Housing Justice for All is similarly engaged in a massive outreach effort—it downloaded New York voter contact information and is sending out mass texts to tenants—but the group is focused on urging people to sign up for rental assistance. In New York, just $130,000 has been paid out so far, as of July 27. More money was supposed to flow on Tuesday, but “we haven’t heard of anything yet,” Weaver said.
But organizers also noted that there is a need, now, to pivot away from responding defensively to evictions as they crop up, and toward proactive campaigns to fix the problems that cause mass eviction in the first place. KC Tenants has launched a campaign for a “People’s Housing Trust Fund” to create municipal social housing. Housing Justice for all is focused on pushing the state to require a good cause justification for eviction and make rental assistance permanent. The Central Connecticut Democratic Socialists of America (DSA) is about to launch a canvassing project starting in New Haven not just to inform tenants about their rights and the moratorium, but to survey tenants about their interest in organizing and building things like tenant associations or unions in the hope of preempting evictions.
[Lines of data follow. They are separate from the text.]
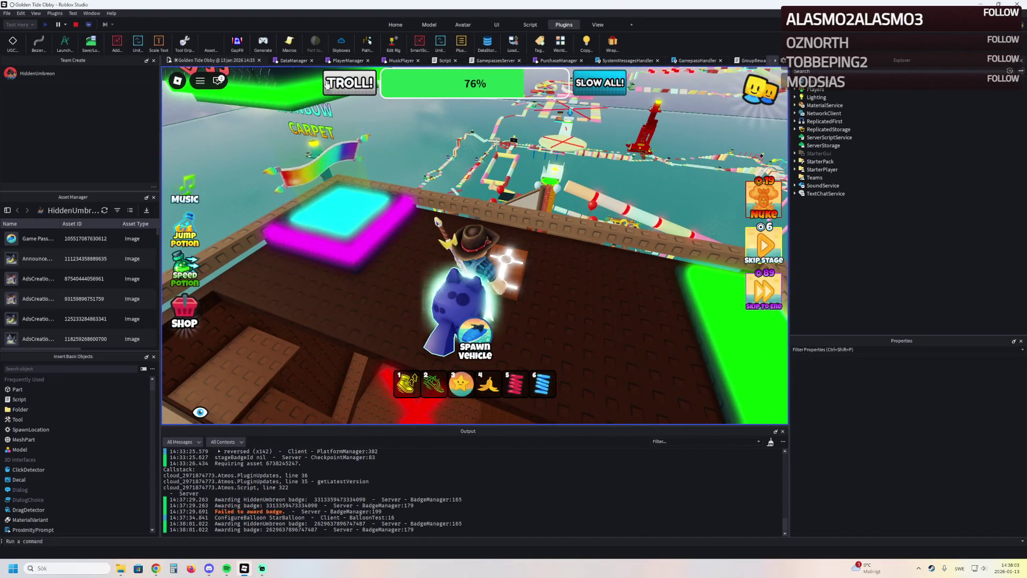
pyautogui.press('shift+F5')
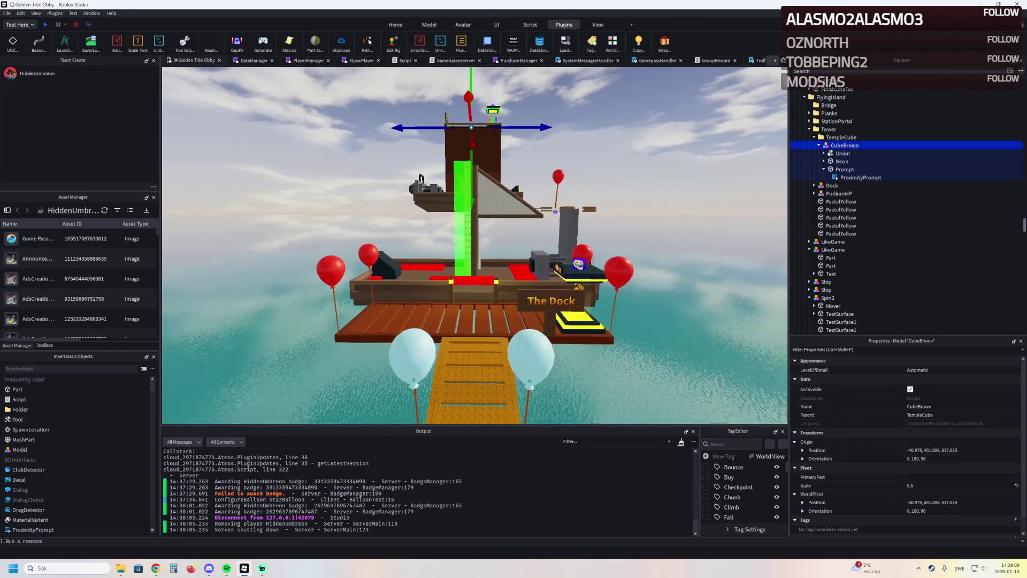
# - Bring the FlyingCarpet podium down onto the dock and slide it 7 studs along X
pyautogui.press('w')
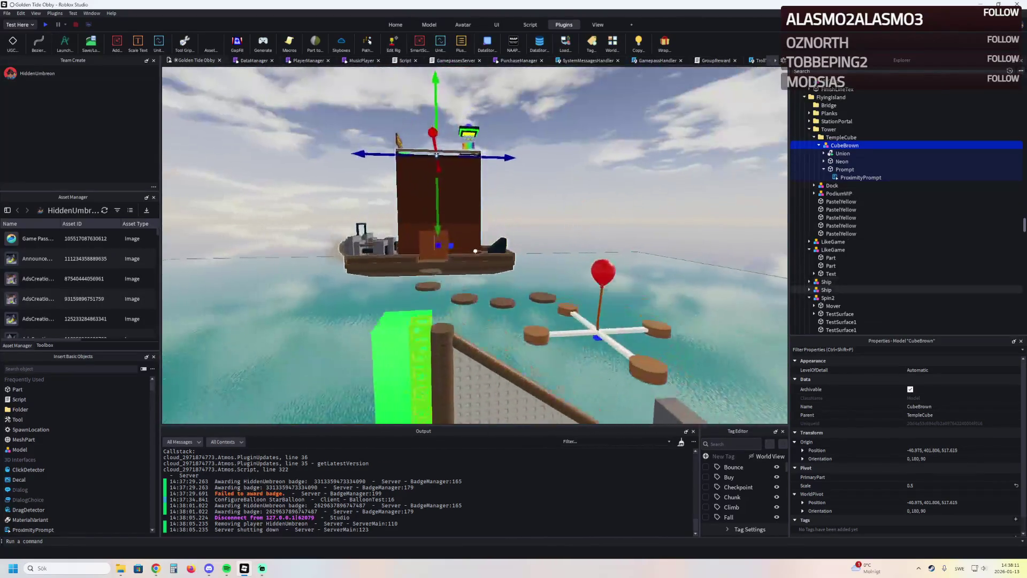
pyautogui.click(467, 153)
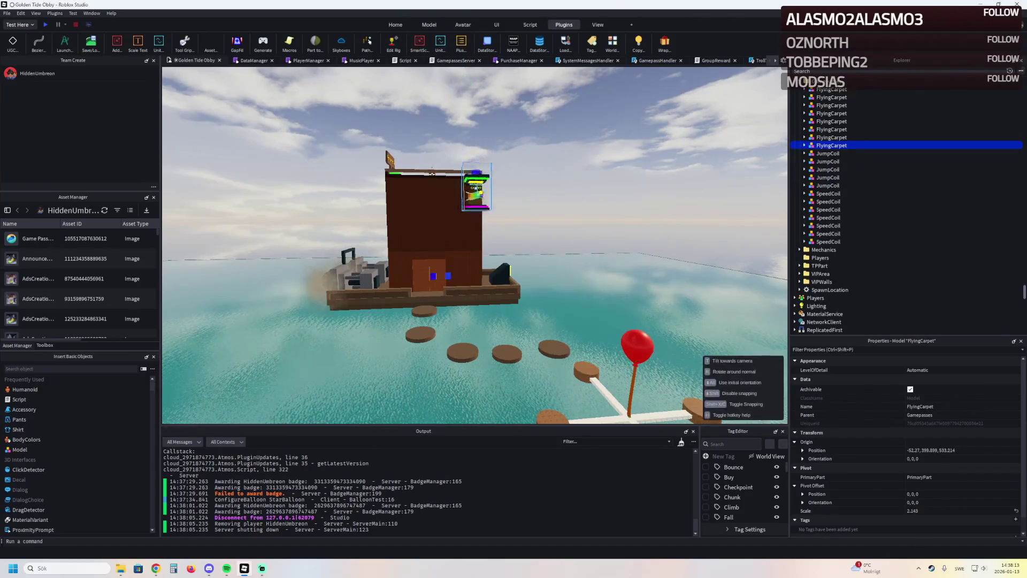
pyautogui.press('s')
“People are increasingly understanding that this is a long battle and we really need to lay a solid foundational groundwork in order to be effective over time,” said Stephen Poland, an organizer with the Central Connecticut DSA. “If we’re just constantly reacting we’re going to burn out.”
Organizers credit Rep. Cori Bush (D-Mo.), who camped out on the Capitol Building steps to demand action on an eviction moratorium extension, and the other lawmakers who joined her for pushing President Biden to act. But they also argued that the power of the burgeoning housing movement and tenant organizing was the wind in their sails. The extension “speaks to the strength of the housing justice movement and the organizing power that is being built,” Poland said. Before the pandemic, an eviction moratorium might have sounded like a pipe dream, he noted. Now it’s the law of the land, at least for some, and for a few more months.
The lesson of the Biden administration’s action just days after it had said it wasn’t capable of doing anything “is that when we are told something is impossible by people in power, more often than not it’s not true,” Raghuveer said.